**Assignment:** What lines of the data hold the string "Table"? Pull each one out.

**Extracted entries:**

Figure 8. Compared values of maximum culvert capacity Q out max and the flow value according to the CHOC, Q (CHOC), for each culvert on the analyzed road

--

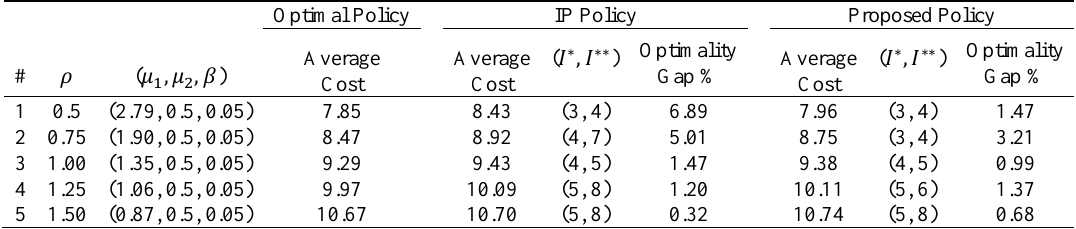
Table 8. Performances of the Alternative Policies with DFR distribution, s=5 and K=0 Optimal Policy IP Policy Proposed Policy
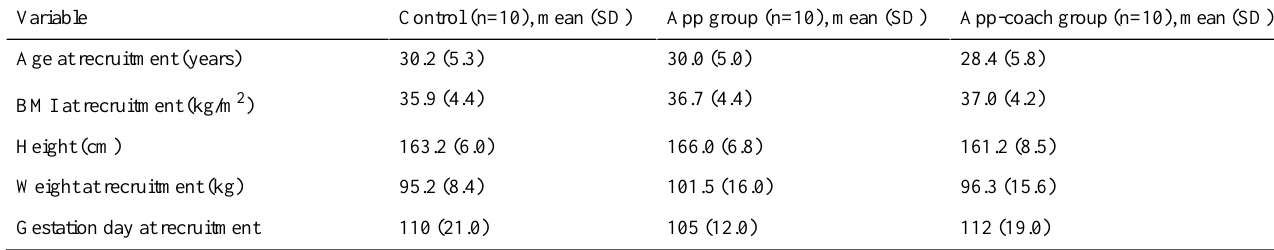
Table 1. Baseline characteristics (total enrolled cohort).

**Result:**
Table 8. Performances of the Alternative Policies with DFR distribution, s=5 and K=0 Optimal Policy IP Policy Proposed Policy
Table 1. Baseline characteristics (total enrolled cohort).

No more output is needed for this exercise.